Ticketmaster’s decision to close down Seatwave and other secondary ticket websites in Ireland and Europe has made news around the world.
The company announced the decision as being part of a long-term evolution and has trailed that it will launch a fan to fan exchange site in October where fans can exchange tickets they can no longer use at face value or less.
Ticketmaster Ireland CEO Keith English suggested the decision was a long-term one and nothing to do with proposed legislation here in Ireland or ongoing consumer legislation investigations in the UK.

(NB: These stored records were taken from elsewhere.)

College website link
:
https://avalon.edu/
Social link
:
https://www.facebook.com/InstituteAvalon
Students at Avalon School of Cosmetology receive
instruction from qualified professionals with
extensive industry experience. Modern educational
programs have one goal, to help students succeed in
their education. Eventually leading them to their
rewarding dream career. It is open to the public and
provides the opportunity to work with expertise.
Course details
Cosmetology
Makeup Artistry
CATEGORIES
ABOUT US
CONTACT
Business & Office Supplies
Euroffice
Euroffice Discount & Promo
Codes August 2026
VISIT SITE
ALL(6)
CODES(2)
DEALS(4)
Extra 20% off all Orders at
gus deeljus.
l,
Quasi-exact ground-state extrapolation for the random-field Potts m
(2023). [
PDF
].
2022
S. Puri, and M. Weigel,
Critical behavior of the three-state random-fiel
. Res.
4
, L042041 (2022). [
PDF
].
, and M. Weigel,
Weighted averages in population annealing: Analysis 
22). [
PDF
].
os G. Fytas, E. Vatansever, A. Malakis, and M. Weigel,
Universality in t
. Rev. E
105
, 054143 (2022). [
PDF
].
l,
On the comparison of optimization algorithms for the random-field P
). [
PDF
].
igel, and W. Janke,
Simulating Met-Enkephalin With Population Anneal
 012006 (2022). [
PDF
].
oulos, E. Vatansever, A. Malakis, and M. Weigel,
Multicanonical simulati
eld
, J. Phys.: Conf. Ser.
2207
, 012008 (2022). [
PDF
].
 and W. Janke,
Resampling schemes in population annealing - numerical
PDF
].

In filings from the US for the financial year 2017 Ticketmaster parent company Live Nation reported that the service had sold 500 million tickets in 29 countries during the year, generating revenue for venues, promoters, artists and its own bottom line of an incredible $30 Billion.
Perhaps the evolution has indeed been a long time in the planning but consumer sentiment can be a fickle beast and there was undoubted heat here and elsewhere over the fact that Seatwave was perceived as being too close to Ticketmaster and not in the interests of genuine fans.
Initiative including the Verified Fan system have sought to rehabilitate the reputation and it could just be that the risk of being on the wrong side of legislation was just seen as too great a risk for a company that still dominates the market.
There are plenty of other ticket platforms, from Eventbrite and Ireland’s own tickets.ie here to Seat Advisor and many more.
There is an obvious threat from Facebook and Google who retain so much consumer data and Ticketmaster needs to be mindful of any vulnerability that could quickly be exploited.
Seatwave is no longer listing new events but is still live. It is currently listing 37 weekend tickets for the sold-out Electric Picnic ranging from €436 to €828.
There are 22 tickets available for U2 at the 3Arena. They range from €590 to
just under €1,000.
Viagogo and StubHub will be the main remaining secondary ticketing website where prices are set by the seller without limit once Seatwave is gone. Industry sources believe that they will expand to fill the gap left by Seatwave and that the battle to create an absolutely fair way of distributing tickets to fans, if that is even possible in reality, still has a long way to go.